Re: [tesseract-ocr] Re: Force Tesseract to do individual character OCR only

Dave Wood Mon, 04 Nov 2019 20:39:04 -0800

Hi again Lorenzo,

And thanks again for the informative reply.  Looks like your issue in the 
link you sent most recently is pretty much the same as the example I 
posted.  That is, Tesseract includes multiple character choices in the 
output stream for what is clearly just one character in the input image.


I did experiment with the parameters you mention, and I am confident that I 
did use them accurately, but they were no help.  For my little example, all 
valid values for lstm_choice_mode behaved the same way, namely giving 
multiple options for one character.  What I want is to get a single 
character, not multiple options.  Surely there must be some way to tell 
Tesseract to do that, in other words just include the highest confidence 
level character when there are multiple options for the same area of the 
input image.

I too am considering processing the HOCR output stream to remove the 
duplicates and then reassemble the items and lines, but that seems like a 
lot of work for something that should be easily handled by Tesseract in the 
first place.

***

[Direction 1]: Copy the records word for word, everything from their first line down to the line containing "common name: Northern cardinal", with that line included.

***

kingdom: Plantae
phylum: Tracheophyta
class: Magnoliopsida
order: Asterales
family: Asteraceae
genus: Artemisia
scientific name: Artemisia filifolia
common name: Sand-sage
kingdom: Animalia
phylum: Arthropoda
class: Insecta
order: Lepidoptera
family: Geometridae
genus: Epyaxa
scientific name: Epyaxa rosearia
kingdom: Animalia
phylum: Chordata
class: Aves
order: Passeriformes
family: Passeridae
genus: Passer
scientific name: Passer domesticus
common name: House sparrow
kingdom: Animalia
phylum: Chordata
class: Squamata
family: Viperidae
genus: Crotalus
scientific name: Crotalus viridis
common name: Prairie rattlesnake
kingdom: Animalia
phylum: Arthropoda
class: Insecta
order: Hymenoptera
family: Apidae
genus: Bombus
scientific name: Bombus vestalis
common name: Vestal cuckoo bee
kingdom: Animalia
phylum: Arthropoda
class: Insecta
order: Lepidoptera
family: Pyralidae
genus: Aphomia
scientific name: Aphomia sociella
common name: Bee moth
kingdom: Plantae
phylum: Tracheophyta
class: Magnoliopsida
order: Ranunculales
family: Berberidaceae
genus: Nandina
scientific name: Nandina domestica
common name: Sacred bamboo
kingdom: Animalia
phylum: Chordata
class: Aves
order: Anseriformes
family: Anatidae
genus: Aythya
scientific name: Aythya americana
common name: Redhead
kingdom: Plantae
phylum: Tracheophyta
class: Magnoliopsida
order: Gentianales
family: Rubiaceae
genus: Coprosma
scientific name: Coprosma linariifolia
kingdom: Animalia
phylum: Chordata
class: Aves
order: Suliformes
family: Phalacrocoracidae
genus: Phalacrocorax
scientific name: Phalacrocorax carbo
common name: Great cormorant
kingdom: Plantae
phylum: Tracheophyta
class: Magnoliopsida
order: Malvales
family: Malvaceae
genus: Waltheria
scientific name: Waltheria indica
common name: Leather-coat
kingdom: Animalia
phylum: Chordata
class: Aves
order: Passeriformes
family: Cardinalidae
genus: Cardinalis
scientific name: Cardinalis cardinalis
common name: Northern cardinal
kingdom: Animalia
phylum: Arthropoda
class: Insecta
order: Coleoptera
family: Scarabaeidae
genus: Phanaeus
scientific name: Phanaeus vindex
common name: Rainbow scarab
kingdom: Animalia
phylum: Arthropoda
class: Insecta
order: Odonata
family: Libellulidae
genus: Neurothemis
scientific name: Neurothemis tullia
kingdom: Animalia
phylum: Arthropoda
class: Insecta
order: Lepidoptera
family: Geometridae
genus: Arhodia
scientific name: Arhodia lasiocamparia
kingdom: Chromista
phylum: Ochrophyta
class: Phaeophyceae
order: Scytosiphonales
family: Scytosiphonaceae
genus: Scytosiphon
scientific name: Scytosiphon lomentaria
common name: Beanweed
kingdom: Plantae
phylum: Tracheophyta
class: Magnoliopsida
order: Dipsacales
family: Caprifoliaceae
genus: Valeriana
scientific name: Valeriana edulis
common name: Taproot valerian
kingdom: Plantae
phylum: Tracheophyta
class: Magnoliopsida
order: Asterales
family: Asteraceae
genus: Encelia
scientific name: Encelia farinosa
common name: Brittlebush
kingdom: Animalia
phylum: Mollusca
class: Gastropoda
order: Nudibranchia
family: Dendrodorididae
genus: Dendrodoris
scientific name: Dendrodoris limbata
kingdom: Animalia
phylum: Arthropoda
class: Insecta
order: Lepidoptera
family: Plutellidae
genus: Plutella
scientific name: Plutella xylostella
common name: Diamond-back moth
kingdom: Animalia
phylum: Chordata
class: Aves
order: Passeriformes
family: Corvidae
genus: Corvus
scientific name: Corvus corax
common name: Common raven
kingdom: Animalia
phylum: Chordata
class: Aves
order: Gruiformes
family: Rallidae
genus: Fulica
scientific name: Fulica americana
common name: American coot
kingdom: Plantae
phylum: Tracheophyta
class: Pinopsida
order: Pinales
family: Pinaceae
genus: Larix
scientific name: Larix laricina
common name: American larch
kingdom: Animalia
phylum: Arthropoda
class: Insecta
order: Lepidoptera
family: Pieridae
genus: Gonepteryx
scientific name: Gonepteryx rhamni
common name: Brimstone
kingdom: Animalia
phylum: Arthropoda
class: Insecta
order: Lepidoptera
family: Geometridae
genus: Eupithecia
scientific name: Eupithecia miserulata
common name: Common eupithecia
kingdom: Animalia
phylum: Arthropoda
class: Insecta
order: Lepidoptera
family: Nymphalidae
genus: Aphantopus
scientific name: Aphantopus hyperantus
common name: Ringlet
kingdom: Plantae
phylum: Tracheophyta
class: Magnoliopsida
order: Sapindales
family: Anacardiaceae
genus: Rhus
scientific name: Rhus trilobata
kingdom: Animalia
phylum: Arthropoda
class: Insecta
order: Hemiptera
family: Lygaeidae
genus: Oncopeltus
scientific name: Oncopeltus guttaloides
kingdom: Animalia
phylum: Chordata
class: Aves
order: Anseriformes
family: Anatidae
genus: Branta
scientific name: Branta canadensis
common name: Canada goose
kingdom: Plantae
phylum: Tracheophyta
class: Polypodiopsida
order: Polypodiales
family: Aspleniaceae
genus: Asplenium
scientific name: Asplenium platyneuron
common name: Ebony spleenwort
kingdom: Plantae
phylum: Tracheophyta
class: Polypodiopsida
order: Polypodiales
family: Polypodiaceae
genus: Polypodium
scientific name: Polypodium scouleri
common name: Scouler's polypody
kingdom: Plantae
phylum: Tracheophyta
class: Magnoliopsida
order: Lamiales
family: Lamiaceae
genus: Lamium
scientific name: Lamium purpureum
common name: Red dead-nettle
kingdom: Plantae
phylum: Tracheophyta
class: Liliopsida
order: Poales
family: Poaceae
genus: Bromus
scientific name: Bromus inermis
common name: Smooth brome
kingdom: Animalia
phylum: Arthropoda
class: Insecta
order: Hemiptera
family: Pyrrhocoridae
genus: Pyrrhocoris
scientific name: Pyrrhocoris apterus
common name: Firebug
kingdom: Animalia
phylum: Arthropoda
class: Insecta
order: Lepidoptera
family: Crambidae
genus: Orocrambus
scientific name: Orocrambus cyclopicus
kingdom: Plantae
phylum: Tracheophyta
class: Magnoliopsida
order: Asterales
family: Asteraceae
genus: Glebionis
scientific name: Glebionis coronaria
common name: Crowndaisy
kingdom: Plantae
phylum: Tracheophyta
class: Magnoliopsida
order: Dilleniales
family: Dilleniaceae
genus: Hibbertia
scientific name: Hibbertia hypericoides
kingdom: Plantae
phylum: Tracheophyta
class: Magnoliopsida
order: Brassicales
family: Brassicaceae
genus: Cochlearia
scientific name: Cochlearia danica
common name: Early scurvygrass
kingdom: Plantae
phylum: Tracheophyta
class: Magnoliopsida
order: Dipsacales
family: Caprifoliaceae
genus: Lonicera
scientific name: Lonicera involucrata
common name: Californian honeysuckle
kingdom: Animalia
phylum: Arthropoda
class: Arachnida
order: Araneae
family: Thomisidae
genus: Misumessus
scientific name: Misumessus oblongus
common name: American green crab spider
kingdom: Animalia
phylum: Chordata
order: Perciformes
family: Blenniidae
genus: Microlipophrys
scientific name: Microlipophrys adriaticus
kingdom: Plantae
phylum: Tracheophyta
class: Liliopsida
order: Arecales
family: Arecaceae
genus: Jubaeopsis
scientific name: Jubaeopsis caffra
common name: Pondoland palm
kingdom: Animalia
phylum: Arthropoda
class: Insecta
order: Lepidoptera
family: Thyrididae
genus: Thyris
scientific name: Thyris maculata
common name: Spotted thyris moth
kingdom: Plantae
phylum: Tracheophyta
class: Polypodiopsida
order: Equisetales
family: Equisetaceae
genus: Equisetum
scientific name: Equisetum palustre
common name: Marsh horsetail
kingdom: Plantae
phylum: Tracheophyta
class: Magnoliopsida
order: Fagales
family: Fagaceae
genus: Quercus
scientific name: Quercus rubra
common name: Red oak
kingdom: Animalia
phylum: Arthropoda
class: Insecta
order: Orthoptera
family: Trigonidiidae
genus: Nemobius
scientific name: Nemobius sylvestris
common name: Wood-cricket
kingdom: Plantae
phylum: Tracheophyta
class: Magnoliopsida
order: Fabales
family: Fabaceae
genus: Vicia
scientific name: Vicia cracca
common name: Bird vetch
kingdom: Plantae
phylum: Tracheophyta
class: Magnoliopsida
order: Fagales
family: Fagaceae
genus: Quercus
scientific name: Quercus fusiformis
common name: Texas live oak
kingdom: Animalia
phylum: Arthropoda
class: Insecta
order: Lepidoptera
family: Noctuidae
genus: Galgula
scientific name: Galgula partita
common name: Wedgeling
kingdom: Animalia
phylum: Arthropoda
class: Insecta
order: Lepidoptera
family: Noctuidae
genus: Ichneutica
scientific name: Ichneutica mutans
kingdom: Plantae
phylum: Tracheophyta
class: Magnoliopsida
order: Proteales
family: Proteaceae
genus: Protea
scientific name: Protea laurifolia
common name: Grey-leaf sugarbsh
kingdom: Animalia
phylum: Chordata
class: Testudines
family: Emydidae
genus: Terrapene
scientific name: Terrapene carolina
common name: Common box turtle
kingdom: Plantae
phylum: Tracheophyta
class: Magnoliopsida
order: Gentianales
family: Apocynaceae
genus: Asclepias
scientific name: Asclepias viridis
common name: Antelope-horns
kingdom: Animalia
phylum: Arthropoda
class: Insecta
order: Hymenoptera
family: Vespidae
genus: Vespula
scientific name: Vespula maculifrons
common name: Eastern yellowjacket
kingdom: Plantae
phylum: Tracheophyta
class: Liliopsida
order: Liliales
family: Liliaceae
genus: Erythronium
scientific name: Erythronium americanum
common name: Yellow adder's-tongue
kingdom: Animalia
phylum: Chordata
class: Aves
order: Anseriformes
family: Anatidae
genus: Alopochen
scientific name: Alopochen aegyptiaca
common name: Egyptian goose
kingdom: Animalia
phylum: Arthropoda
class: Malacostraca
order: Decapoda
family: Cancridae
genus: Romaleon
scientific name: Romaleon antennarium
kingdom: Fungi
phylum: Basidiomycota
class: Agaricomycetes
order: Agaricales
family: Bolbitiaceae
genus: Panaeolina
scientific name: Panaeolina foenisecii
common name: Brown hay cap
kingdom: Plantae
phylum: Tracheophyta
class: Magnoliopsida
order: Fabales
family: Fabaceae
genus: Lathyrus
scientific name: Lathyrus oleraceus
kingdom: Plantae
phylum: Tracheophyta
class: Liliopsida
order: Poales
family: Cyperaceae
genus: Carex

***

[Direction 2]: Resume the forum post about Tesseract returning several character choices for one character, starting right after its last sentence.

[Task result 1]:
kingdom: Plantae
phylum: Tracheophyta
class: Magnoliopsida
order: Asterales
family: Asteraceae
genus: Artemisia
scientific name: Artemisia filifolia
common name: Sand-sage
kingdom: Animalia
phylum: Arthropoda
class: Insecta
order: Lepidoptera
family: Geometridae
genus: Epyaxa
scientific name: Epyaxa rosearia
kingdom: Animalia
phylum: Chordata
class: Aves
order: Passeriformes
family: Passeridae
genus: Passer
scientific name: Passer domesticus
common name: House sparrow
kingdom: Animalia
phylum: Chordata
class: Squamata
family: Viperidae
genus: Crotalus
scientific name: Crotalus viridis
common name: Prairie rattlesnake
kingdom: Animalia
phylum: Arthropoda
class: Insecta
order: Hymenoptera
family: Apidae
genus: Bombus
scientific name: Bombus vestalis
common name: Vestal cuckoo bee
kingdom: Animalia
phylum: Arthropoda
class: Insecta
order: Lepidoptera
family: Pyralidae
genus: Aphomia
scientific name: Aphomia sociella
common name: Bee moth
kingdom: Plantae
phylum: Tracheophyta
class: Magnoliopsida
order: Ranunculales
family: Berberidaceae
genus: Nandina
scientific name: Nandina domestica
common name: Sacred bamboo
kingdom: Animalia
phylum: Chordata
class: Aves
order: Anseriformes
family: Anatidae
genus: Aythya
scientific name: Aythya americana
common name: Redhead
kingdom: Plantae
phylum: Tracheophyta
class: Magnoliopsida
order: Gentianales
family: Rubiaceae
genus: Coprosma
scientific name: Coprosma linariifolia
kingdom: Animalia
phylum: Chordata
class: Aves
order: Suliformes
family: Phalacrocoracidae
genus: Phalacrocorax
scientific name: Phalacrocorax carbo
common name: Great cormorant
kingdom: Plantae
phylum: Tracheophyta
class: Magnoliopsida
order: Malvales
family: Malvaceae
genus: Waltheria
scientific name: Waltheria indica
common name: Leather-coat
kingdom: Animalia
phylum: Chordata
class: Aves
order: Passeriformes
family: Cardinalidae
genus: Cardinalis
scientific name: Cardinalis cardinalis
common name: Northern cardinal

[Task result 2]:
Regards,

Dave

On Thursday, October 31, 2019 at 4:20:07 AM UTC-7, Lorenzo Blz wrote:
>
> Hi Dave, 
> are you sure the parameters are being used? For example setting 
> lstm_choice_mode to an invalid number or lstm_choice_iterations to zero 
> should at least produce some errors. With lstm_choice_mode > 0 you should 
> get the extra matches in the HOCR.
>
> About the boxes, these are a problem in decoding the neural network 
> output. Sometimes the overlap is big other times an individual characters 
> is fragmented in small parts, they are not so easy to detect and also to 
> decide which character to keep (the confidence is not completely reliable 
> as the decoding had problems).
>
> You can see some more examples here in this issue I created some time ago 
> (for 4.0):
>
> https://github.com/tesseract-ocr/tesseract/issues/1778
>
> What you, or tesseract, could do is to analyse the boxes and fix these 
> problems. This is what I do with ugly custom code and I can fix most of 
> these problems even if sometimes I introduce some new errors too.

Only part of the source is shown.